Et, sans plus s’occuper d’elle, Louig se tourna vers son énorme lapin, et se mit à lui examiner les oreilles. Médusée d’être ainsi congédiée en plein milieu d’une histoire, Eléu comprit qu’elle n’avait pas vraiment le choix.
« Je euh… je vais chercher du bois, balbutia-t-elle.
- Bonne idée », marmonna Louig qui frictionnait à présent les pattes de Mr Lapineur d’un air concentré.

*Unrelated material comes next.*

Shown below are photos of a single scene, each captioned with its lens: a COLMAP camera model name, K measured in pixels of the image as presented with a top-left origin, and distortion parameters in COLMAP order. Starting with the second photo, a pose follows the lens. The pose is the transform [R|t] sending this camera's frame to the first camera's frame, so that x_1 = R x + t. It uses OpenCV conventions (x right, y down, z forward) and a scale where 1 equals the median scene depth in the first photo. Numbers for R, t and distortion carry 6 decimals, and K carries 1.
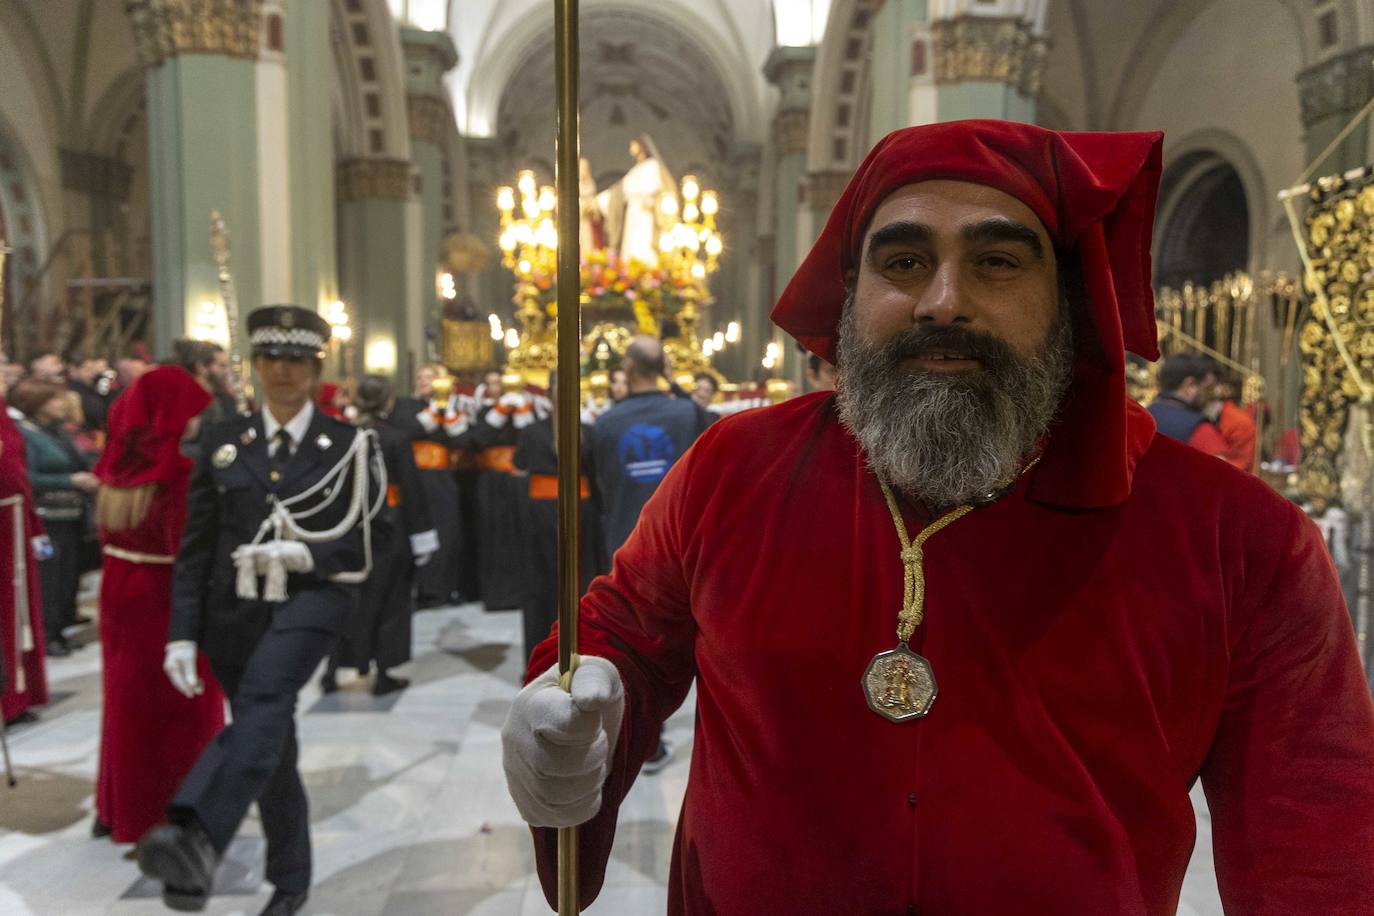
lens RADIAL K [[956.7, 0, 683.8], [0, 956.7, 455.4], [0, 0, 1]] dist [0.011562, 0.013126]
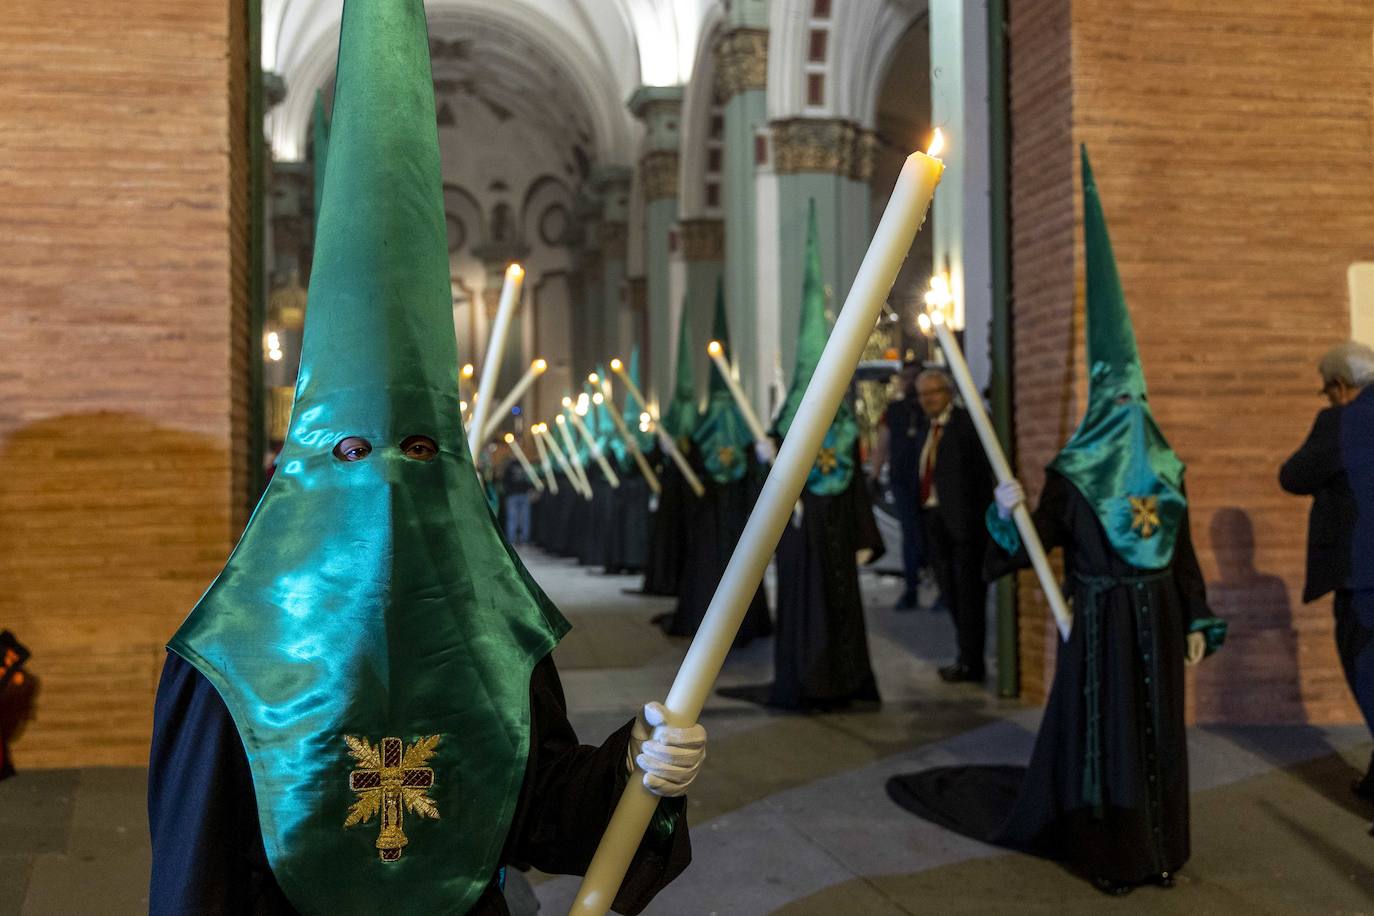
lens RADIAL K [[956.7, 0, 689.1], [0, 956.7, 462.8], [0, 0, 1]] dist [0.011562, 0.013126]
pose [[0.989720, -0.020884, 0.141488, 0.008879], [0.028932, 0.998064, -0.055065, -0.023849], [-0.140064, 0.058593, 0.988407, 0.198388]]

Eléu s’enfonça donc dans la forêt qui s’assombrissait, un peu inquiète. Elle ramassa quelques brindilles par-ci par-là, sans trop savoir quel bois convenait. Alors qu’elle s’escrimait à essayer de casser une grosse branche sèche, un bruit retentit derrière elle.
« Qu’est-ce que… », fit-elle en se retournant.
Il n’y avait pourtant rien. Rien excepté… une serpillière, posée par terre devant elle, et qu’elle était sûre de ne pas avoir vu en arrivant. Alors qu’elle se demandait de quoi il pouvait bien s’agir, la serpillière bougea, sautilla, et se mit brusquement à gronder, la faisant sursauter.
« Mais c’est de la sorcellerie ! S’écria-t-elle en reculant d’un pas, effrayée.
- Non, simplement une serpillière enchantée, fit une voix derrière elle. Première remarque. »
Une sorte d’ombre se mit à l’entourer, glissant sur sa peau et envahissant ses yeux et sa bouche : en l’espace de quelques secondes, elle fut totalement aveugle. Puis, alors qu’elle tombait à genoux en gémissant de frayeur, elle sentit quelque chose d’humide lui toucher le visage. Ses yeux se révulsèrent, et elle s’évanouit.